Text for analysis -
= = = = =

This desensitization effect is what makes capsaicin fundamentally different from Biofreeze. Menthol cools the skin and distracts from pain, but it doesn’t change how your nerves respond over time. Capsaicin progressively dials down the nerve’s ability to send pain signals at all. Over-the-counter capsaicin creams typically come in 0.025% to 0.1% concentrations, while prescription capsaicin patches contain 8% and are applied in a clinical setting for conditions like nerve pain after shingles.
The catch is that capsaicin requires commitment. The first week or two of use often feels worse before it feels better, with burning and stinging at the application site. Many people quit before the desensitization kicks in.
Lidocaine Products
Lidocaine is a numbing agent that blocks nerve signals from reaching your brain. Over-the-counter lidocaine creams and patches typically contain 4% lidocaine, while prescription patches deliver 5%. Unlike Biofreeze, which creates a competing sensation, lidocaine directly prevents the nerve from firing a pain signal in the first place.
Prescription 5% lidocaine patches are FDA-approved for nerve pain, and they have remarkably low systemic absorption. In studies of healthy volunteers wearing three patches simultaneously for 12 hours (containing a total of 2,100 mg of lidocaine), only about 3% of the drug entered the bloodstream. This makes them one of the safest options for localized nerve pain, though they won’t do much for deep joint inflammation.
Prescription Compounded Creams
For severe or complex pain that doesn’t respond to single-ingredient products, some providers prescribe custom-compounded topical creams containing multiple active ingredients. These are mixed by compounding pharmacies and can include combinations of anti-inflammatories, muscle relaxants, nerve-blocking agents, and numbing compounds all in one cream.
A typical formulation for nerve pain might combine 10% ketamine (an anesthetic), 6% gabapentin (a nerve pain medication), 0.2% clonidine, and 2% lidocaine. For inflammatory or tissue-based pain, a compound might use 10% ketoprofen (a strong anti-inflammatory), 2% baclofen (a muscle relaxant), 2% cyclobenzaprine (another muscle relaxant), and 2% lidocaine. Some formulations pack seven or more active ingredients into a single cream.
These are the most potent topical pain options available, but the evidence supporting them is mixed. Many of the ingredients in compounded creams have not been individually proven to work better than placebo when applied to the skin. Topical ketamine, for example, has shown no clear superiority over placebo for nerve pain in concentrations up to 10%. The appeal of compounded creams is theoretical: multiple mechanisms attacking pain simultaneously. But “stronger on paper” doesn’t always translate to stronger in practice.
Choosing Based on Your Pain Type
- Muscle soreness or minor aches: Higher-concentration menthol products (like Biofreeze Professional at 5%, or competing brands with 10 to 16% menthol) offer a more intense version of what Biofreeze already does.
- Joint inflammation or arthritis: Topical diclofenac (Voltaren) addresses the underlying inflammation rather than just masking sensation.
- Nerve pain or post-surgical pain: Lidocaine patches or creams block nerve signals directly. Capsaicin can also help with repeated use.
- Chronic, hard-to-treat pain: Prescription capsaicin patches or compounded creams offer the most aggressive topical approach, though results vary significantly from person to person.
The strongest option isn’t always the best one. A product that targets the specific type of pain you have will almost always outperform a “stronger” product aimed at the wrong mechanism. Biofreeze works well for what it’s designed to do. When it stops being enough, the next step depends on why you’re hurting, not just how much.

= = = = =

Given data -

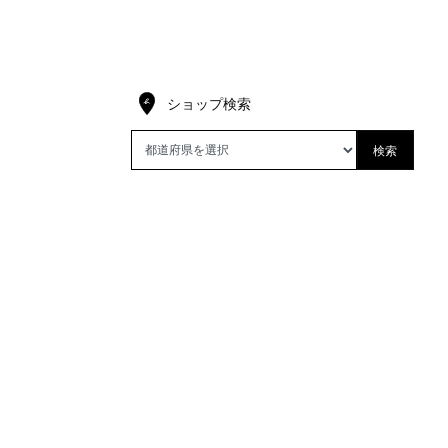
ショップ検索
検索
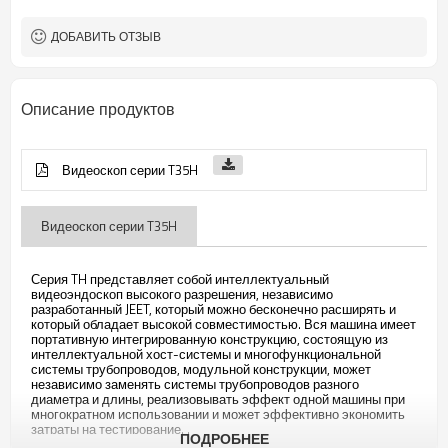
Максимум: 190° (трубка 8 м: 100°)
Угол изгиба
ДОБАВИТЬ ОТЗЫВ
Описание продуктов
Видеоскоп серии T35H
Видеоскоп серии T35H
Серия TH представляет собой интеллектуальный
видеоэндоскоп высокого разрешения, независимо
разработанный JEET, который можно бесконечно расширять и
который обладает высокой совместимостью. Вся машина имеет
портативную интегрированную конструкцию, состоящую из
интеллектуальной хост-системы и многофункциональной
системы трубопроводов, модульной конструкции, может
независимо заменять системы трубопроводов разного
диаметра и длины, реализовывать эффект одной машины при
многократном использовании и может эффективно экономить
затраты на тестирование. .
ПОДРОБНЕЕ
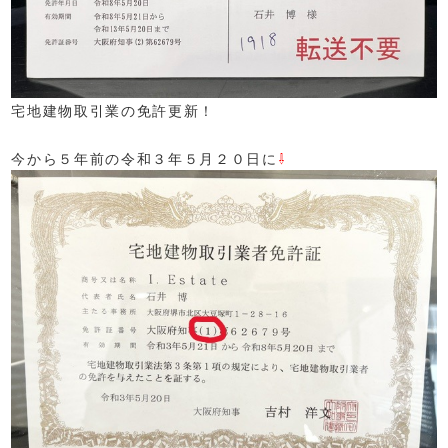
宅地建物取引業の免許更新！
今から５年前の令和３年５月２０日に
⇩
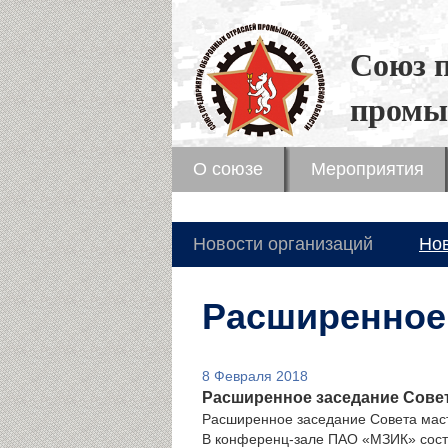
Союз 
промы
О союзе
Мероприятия
Новости организаций
Но
Расширенное 
8 Февраля 2018
Расширенное заседание Совет
Расширенное заседание Совета мас
В конференц-зале ПАО «МЗИК» состо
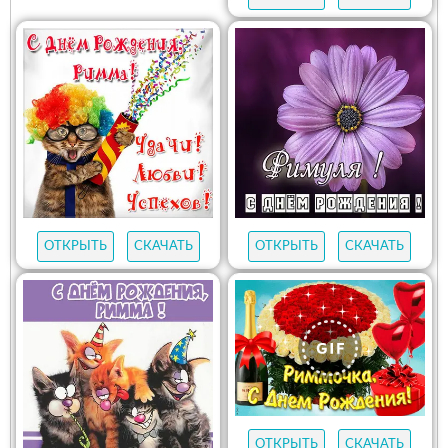
ОТКРЫТЬ
СКАЧАТЬ
ОТКРЫТЬ
СКАЧАТЬ
ОТКРЫТЬ
СКАЧАТЬ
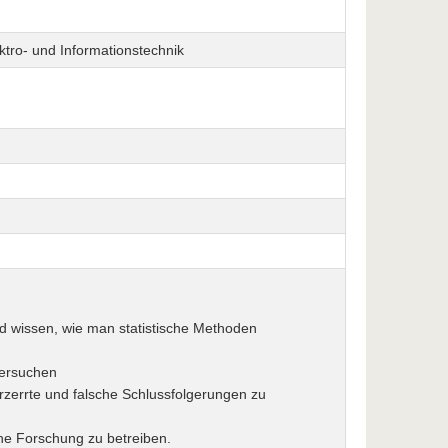
ektro- und Informationstechnik
d wissen, wie man statistische Methoden
tersuchen
zerrte und falsche Schlussfolgerungen zu
ne Forschung zu betreiben.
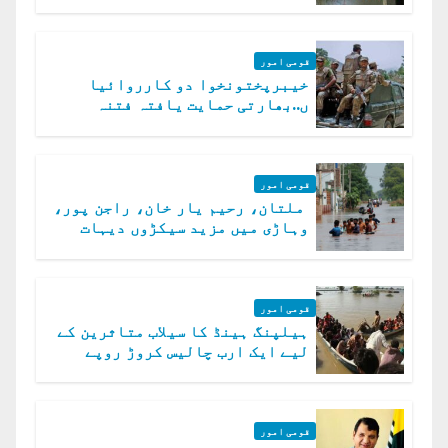
قومی امور
خیبرپختونخوا دو کارروائیا
ں..بھارتی حمایت یافتہ فتنہ
الخوارج کے 31 دہشت گرد ہلاک
قومی امور
ملتان، رحیم یار خان، راجن پور،
وہاڑی میں مزید سیکڑوں دیہات
ڈوب گئے
قومی امور
ہیلپنگ ہینڈ کا سیلاب متاثرین کے
لیے ایک ارب چالیس کروڑ روپے
امداد کا اعلان
قومی امور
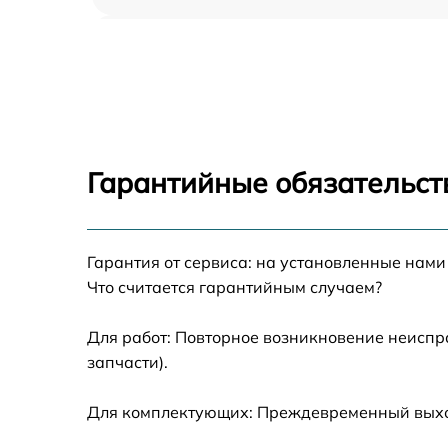
Ремонт блока управления Optoma GT1080e
Замена блока розжига Optoma GT1080e
Замена линзы Optoma GT1080e
Гарантийные обязательст
Ремонт системной платы Optoma GT1080e
Гарантия от сервиса: на установленные нами
Замена балластера Optoma GT1080e
Что считается гарантийным случаем?
Перепрошивка, восстановление ПО Optom
GT1080e
Для работ: Повторное возникновение неиспр
запчасти).
Чистка проектора Optoma GT1080e
Для комплектующих: Преждевременный выход 
Замена поляризатора Optoma GT1080e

= = = = =

Questions to answer -
A - According to the text on topical pain relievers, why are prescription 5% lidocaine patches one of the safest options for localized nerve pain?
B - From the text on topical pain relievers, retype the part that opens with the words containing "The catch is" and closes with "the first place.".

Numbered responses -
A - Very little of the drug is absorbed into the body. In studies, healthy volunteers wore three patches at once for 12 hours, and only about 3% of the lidocaine entered the bloodstream.

B -
The catch is that capsaicin requires commitment. The first week or two of use often feels worse before it feels better, with burning and stinging at the application site. Many people quit before the desensitization kicks in.
Lidocaine Products
Lidocaine is a numbing agent that blocks nerve signals from reaching your brain. Over-the-counter lidocaine creams and patches typically contain 4% lidocaine, while prescription patches deliver 5%. Unlike Biofreeze, which creates a competing sensation, lidocaine directly prevents the nerve from firing a pain signal in the first place.